= Set of tasks =
A: From the article on Charles Fisher below, list every person named other than Fisher himself.
B: Using the article on Charles Fisher below, decide whether each statement agrees with it, answering yes or no and quoting the words that settle it: (i) Fisher majored in sports management at West Virginia. (ii) Fisher was a first-round pick in the 1999 NFL Draft. (iii) Fisher returned to play more NFL games after his knee injury.
C: Reproduce the part of the article on Charles Fisher below starting with "Charles Fisher (born" and going on through "in sports management.".

= Source document =
═══

Charles Fisher (born February 2, 1976) is a former American football cornerback and was also a scout for the Seattle Seahawks. He was drafted by the Cincinnati Bengals in the second round of the 1999 NFL Draft. He played college football at West Virginia.

College career
Fisher was named to the Second-team All-Big East while at West Virginia and majored in sports management.

Professional career

Cincinnati Bengals
Fisher was drafted by the Cincinnati Bengals in the second round (33rd overall) of the 1999 NFL Draft. As a rookie in 1999, Fisher was considered the Bengals future at cornerback, winning one of two starting cornerback spots after Corey Sawyer was released. However, in week one of the 1999 NFL season, about 12 plays into the game, Fisher tore all three major ligaments in his knee, the MCL, ACL and PCL and missed the rest of the season. The injury occurred when Fisher was attempting to cover Tennessee Titans wide receiver Kevin Dyson. His injury left the Bengals thin at cornerback, having to start Artrell Hawkins and fellow rookie Rodney Heath. Following the injury, many media members claimed that Fisher's career was over. The injury would prove to never allow him to regain full health and he never played another game in the NFL. He was released by the Bengals in 2001.

═══

= Records =
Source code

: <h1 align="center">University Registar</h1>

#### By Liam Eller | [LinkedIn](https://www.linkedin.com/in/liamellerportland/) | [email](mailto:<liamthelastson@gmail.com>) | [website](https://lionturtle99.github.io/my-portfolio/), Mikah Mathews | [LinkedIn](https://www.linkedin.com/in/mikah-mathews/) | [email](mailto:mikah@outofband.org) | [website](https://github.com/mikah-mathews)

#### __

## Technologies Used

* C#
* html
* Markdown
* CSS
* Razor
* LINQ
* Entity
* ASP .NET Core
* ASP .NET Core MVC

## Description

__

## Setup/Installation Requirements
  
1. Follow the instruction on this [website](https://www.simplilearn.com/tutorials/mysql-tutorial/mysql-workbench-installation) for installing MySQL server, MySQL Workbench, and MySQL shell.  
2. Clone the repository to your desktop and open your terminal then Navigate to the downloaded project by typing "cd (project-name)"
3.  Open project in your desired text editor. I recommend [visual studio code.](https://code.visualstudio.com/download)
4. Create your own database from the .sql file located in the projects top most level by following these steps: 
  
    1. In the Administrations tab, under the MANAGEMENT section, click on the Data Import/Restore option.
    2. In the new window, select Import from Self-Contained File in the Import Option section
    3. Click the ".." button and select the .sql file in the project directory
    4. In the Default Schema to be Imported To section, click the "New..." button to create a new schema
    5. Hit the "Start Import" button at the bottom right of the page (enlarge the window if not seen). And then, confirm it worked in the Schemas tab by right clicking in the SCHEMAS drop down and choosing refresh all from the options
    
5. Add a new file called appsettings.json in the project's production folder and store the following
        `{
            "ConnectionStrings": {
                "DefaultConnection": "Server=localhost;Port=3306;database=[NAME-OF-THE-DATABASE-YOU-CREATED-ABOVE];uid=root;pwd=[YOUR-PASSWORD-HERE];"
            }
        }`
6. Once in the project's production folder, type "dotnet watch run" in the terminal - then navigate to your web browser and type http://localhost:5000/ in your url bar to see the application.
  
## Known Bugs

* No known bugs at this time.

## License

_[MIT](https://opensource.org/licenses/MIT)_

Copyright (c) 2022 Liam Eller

═══

= Exercise responses =
A: Corey Sawyer, Kevin Dyson, Artrell Hawkins, Rodney Heath

B:
(i) Yes: "majored in sports management"
(ii) No: "in the second round (33rd overall) of the 1999 NFL Draft"
(iii) No: "he never played another game in the NFL"

C:
Charles Fisher (born February 2, 1976) is a former American football cornerback and was also a scout for the Seattle Seahawks. He was drafted by the Cincinnati Bengals in the second round of the 1999 NFL Draft. He played college football at West Virginia.

College career
Fisher was named to the Second-team All-Big East while at West Virginia and majored in sports management.